Comprehensive Summary
Researchers in this study examined whether natural language processing (NLP) can be applied to electronic patient records (EPRs) containing free-text clinical notes to objectively identify high and low suicide risk among the veteran patient population as a method to reduce reliance on subjective clinician judgment. Researchers extracted 20,342 EPRs from a UK veteran mental health organization and split them into 70% for training (training a machine learning classification model to categorize risk as a binary outcome; 0 indicating low risk, and 1 indicating high risk) and 30% for testing. Out of the six machine learning classifiers, Logistic Regression, trained on term frequency-inverse document frequency (TF-IDF) features derived from manually annotated risk-related terms, emerged as the best performing classifier following cross-validation. The final model demonstrated the feasibility of classifying risk with a mean accuracy of 73%, an F1 score of 0.741 (74%), sensitivity of 75%, and negative predictive value of 73%. The analysis revealed that high-risk records were significantly longer and contained more stop words than low-risk records, suggesting that clinicians provide more detailed documentation when risk is high.

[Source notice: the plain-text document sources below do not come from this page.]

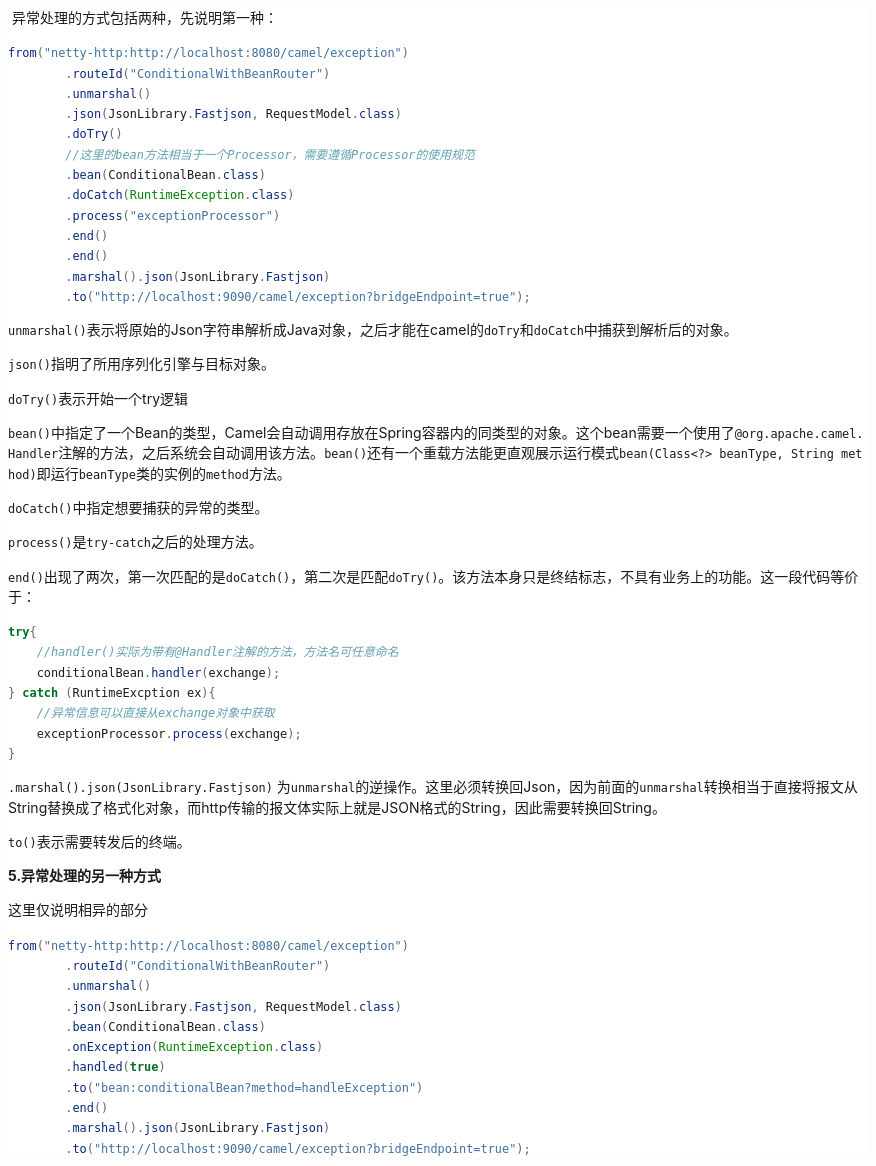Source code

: ​    异常处理的方式包括两种，先说明第一种：

```java
from("netty-http:http://localhost:8080/camel/exception")
        .routeId("ConditionalWithBeanRouter")
        .unmarshal()
        .json(JsonLibrary.Fastjson, RequestModel.class)
        .doTry()
        //这里的bean方法相当于一个Processor，需要遵循Processor的使用规范
        .bean(ConditionalBean.class)
        .doCatch(RuntimeException.class)
        .process("exceptionProcessor")
        .end()
        .end()
        .marshal().json(JsonLibrary.Fastjson)
        .to("http://localhost:9090/camel/exception?bridgeEndpoint=true");
```

`unmarshal()`表示将原始的Json字符串解析成Java对象，之后才能在camel的`doTry`和`doCatch`中捕获到解析后的对象。

`json()`指明了所用序列化引擎与目标对象。

`doTry()`表示开始一个try逻辑

`bean()`中指定了一个Bean的类型，Camel会自动调用存放在Spring容器内的同类型的对象。这个bean需要一个使用了`@org.apache.camel.Handler`注解的方法，之后系统会自动调用该方法。`bean()`还有一个重载方法能更直观展示运行模式`bean(Class<?> beanType, String method)`即运行`beanType`类的实例的`method`方法。

`doCatch()`中指定想要捕获的异常的类型。

`process()`是`try-catch`之后的处理方法。

`end()`出现了两次，第一次匹配的是`doCatch()`，第二次是匹配`doTry()`。该方法本身只是终结标志，不具有业务上的功能。这一段代码等价于：

```java
try{
    //handler()实际为带有@Handler注解的方法，方法名可任意命名
    conditionalBean.handler(exchange);
} catch (RuntimeExcption ex){
    //异常信息可以直接从exchange对象中获取
    exceptionProcessor.process(exchange);
}
```

`.marshal().json(JsonLibrary.Fastjson)` 为`unmarshal`的逆操作。这里必须转换回Json，因为前面的`unmarshal`转换相当于直接将报文从String替换成了格式化对象，而http传输的报文体实际上就是JSON格式的String，因此需要转换回String。

`to()`表示需要转发后的终端。

**5.异常处理的另一种方式**

这里仅说明相异的部分

```java
from("netty-http:http://localhost:8080/camel/exception")
        .routeId("ConditionalWithBeanRouter")
        .unmarshal()
        .json(JsonLibrary.Fastjson, RequestModel.class)
        .bean(ConditionalBean.class)
        .onException(RuntimeException.class)
        .handled(true)
        .to("bean:conditionalBean?method=handleException")
        .end()
        .marshal().json(JsonLibrary.Fastjson)
        .to("http://localhost:9090/camel/exception?bridgeEndpoint=true");
```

The terms "suicidal thoughts", "self-harm", and "hopeless", "impulsive", "previous attempts", and "risk to self" were the most predictive of high risk, whereas terms such as "supportive family", "engaged in treatment", and "stable" were associated with low-risk classification. Researchers emphasized that the tool should support and not replace clinical risk assessment, and highlighted that the use of a simple Logistic Regression model prioritized interpretability and feasibility for deployment in resource-constrained environments typical of third-sector organizations or NHS, where advanced infrastructure and resources required for complex models may not be available.
Outcomes and Implications
Clinical risk assessment still remains inherently subjective and difficult, particularly in complex veteran populations where current methods often yield a high rate of false-positives. The developed tool demonstrates how underused EPRs can be utilized to improve the effectiveness of risk evaluation, allowing NLP machine learning algorithms to classify and find patterns in free-text notes that may be overlooked by individual clinicians; NLP can also detect suicide risk patterns that are not always caught during interviews, highlighting a scalable opportunity to support clinicians. The most predictive key words like "suicidal thoughts" and "hopeless", also align closely with established clinical reasoning to classify a patient as high risk, and in practice, tools could flag patients whose documentation contains high-risk language, help triage procedures for resource-constrained areas, and help identify high risk patient populations (such as veterans) who may underreport risk. Since a low-complexity model was chosen specifically for real-world deployment within the computational limits of NHS and veteran services, the path to clinical implementation is considered practical. Although current methods of the model are insufficient for clinical decision making alone, it can be used to augment clinical decision making and identifies a pathway toward future deployment in veteran services and potentially clinical implementation, strengthening suicide-prevention efforts.